O LOVE THAT WILT NOT LET ME GO

George Matheson began to lose his sight before he was a year old; at 17 he was almost completely blind. A brilliant student in spite of this handicap, he gained his B.A. at the University of Glasgow in 1861, his M.A. in 1862, and a B.D. in 1866. He was ordained in 1868 and appointed as parish minister at Innelan, Argyll, on the Firth of Clyde. In the manse there on June 6, 1882, he was, he says, “Suffering from extreme mental distress and the hymn was the fruit of pain.” This pain was not caused by a broken engagement, as that had happened about 20 years earlier, but it might have been a bereavement or his concern over the inroads that Darwinism was making in the church.

This hymn was written very quickly in the space of minutes only, as though it was dictated by an inward voice, and not revised or retouched afterwards. The one exception that was later suggested and agreed upon was in the third stanza where “I climb” now reads “I trace.” In spite of the author’s statement that it was written in 1882, June 1881 may be the correct date. The words, as in most of Matheson’s poems, are not easy to understand on first reading, but become clearer after much thought. The text uses metaphors for a God who will not leave His child forsaken: first Love, then Joy, then the Cross.



George Matheson was born in Glasgow on March 27, 1842. He ministered at Aniline from 1868 to 1886, when he was transferred to St. Bernard’s in Edinburgh. He served there until he resigned, because of ill health, in 1899. He died at North Berwick, Lothian, Scotland, on August 28, 1906. He also wrote SDAH 568, “Make Me a Captive, Lord.”



St. Margaret, the tune to which Matheson's poem was set, was likewise composed very rapidly; its composer, Albert Lister Peace, said that “the ink of the first note was hardly dry when I had finished the tune.” He was requested to supply a tune for Matheson’s words, which he carried with him, ready to jot down the melody as inspiration came to him. He was sitting on the sand on the isle of Arran reading the words when this melody came into his mind. The name of the tune commemorates a queen of Scotland who was a benefactress to the church, thus making this hymn truly a Scottish one.
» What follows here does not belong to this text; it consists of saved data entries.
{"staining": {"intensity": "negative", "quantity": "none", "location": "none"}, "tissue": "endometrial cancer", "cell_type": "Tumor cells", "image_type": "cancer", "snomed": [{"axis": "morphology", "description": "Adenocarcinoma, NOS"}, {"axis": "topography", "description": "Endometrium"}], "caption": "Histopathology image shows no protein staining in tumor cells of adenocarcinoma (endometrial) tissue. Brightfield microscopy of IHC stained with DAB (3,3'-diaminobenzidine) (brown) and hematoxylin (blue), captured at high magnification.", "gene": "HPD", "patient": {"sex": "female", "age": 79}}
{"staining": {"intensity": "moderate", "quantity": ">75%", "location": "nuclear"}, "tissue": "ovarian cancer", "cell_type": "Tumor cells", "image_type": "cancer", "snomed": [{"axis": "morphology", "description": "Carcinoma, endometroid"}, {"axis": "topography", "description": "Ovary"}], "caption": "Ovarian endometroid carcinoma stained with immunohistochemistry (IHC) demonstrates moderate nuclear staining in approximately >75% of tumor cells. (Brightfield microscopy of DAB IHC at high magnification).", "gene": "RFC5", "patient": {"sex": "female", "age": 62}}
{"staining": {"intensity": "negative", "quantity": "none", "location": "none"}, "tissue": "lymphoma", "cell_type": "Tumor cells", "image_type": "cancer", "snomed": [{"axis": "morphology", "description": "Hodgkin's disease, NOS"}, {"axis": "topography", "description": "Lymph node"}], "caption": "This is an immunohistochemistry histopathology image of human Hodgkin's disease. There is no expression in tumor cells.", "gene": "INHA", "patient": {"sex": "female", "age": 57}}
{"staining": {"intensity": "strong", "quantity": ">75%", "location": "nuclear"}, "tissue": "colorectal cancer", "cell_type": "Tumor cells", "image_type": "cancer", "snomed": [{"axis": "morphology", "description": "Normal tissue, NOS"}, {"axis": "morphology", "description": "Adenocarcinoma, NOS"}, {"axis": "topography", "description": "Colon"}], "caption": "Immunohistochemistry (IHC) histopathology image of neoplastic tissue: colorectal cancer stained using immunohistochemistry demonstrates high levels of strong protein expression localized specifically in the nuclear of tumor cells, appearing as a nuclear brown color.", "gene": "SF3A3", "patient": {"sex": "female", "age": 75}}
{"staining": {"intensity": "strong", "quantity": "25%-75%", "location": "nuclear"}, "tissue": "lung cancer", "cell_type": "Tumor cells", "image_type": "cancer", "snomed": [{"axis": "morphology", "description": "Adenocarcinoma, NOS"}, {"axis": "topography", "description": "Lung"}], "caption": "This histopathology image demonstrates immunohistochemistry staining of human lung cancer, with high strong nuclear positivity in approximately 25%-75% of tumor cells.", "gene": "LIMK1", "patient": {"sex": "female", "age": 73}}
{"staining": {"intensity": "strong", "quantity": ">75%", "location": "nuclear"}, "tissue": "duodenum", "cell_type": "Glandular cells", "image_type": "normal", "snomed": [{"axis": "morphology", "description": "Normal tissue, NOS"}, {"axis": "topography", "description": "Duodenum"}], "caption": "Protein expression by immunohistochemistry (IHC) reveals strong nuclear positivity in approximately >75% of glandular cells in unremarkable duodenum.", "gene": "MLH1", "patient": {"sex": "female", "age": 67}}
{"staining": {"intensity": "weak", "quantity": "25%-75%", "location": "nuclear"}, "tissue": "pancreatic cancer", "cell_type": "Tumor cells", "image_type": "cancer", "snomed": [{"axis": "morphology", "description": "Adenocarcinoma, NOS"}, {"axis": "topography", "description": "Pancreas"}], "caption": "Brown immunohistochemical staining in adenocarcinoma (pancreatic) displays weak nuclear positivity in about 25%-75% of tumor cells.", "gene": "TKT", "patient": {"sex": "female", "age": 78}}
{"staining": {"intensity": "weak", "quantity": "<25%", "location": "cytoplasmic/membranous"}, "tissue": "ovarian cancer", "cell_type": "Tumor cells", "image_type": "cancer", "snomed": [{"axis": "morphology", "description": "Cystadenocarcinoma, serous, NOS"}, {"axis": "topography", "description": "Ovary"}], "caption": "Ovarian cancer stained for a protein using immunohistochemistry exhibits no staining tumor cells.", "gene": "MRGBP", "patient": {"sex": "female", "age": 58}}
Peace was born in Huddersfield, Yorkshire, on January 26, 1844. When only 9 years old, he was organist at the Parish Church at Holmfirth, five miles south of his birthplace. He studied at the University of Oxford, gaining a B.Mus. degree in 1870. After filling several minor posts as organist until 1879, he was appointed organist at Glasgow Cathedral, where he remained until 1897. Then he was called to be organist at St. George’s Hall in Liverpool. He wrote much church and organ music and edited two hymnals. He died in Blundellsans, near Liverpool, on March 14, 1912. In his time he was recognized as one of Britain’s greatest organists.



—Adapted from Wayne Hooper and E. E. White, Companion to the Seventh-day Adventist Hymnal, 1988. Used by permission.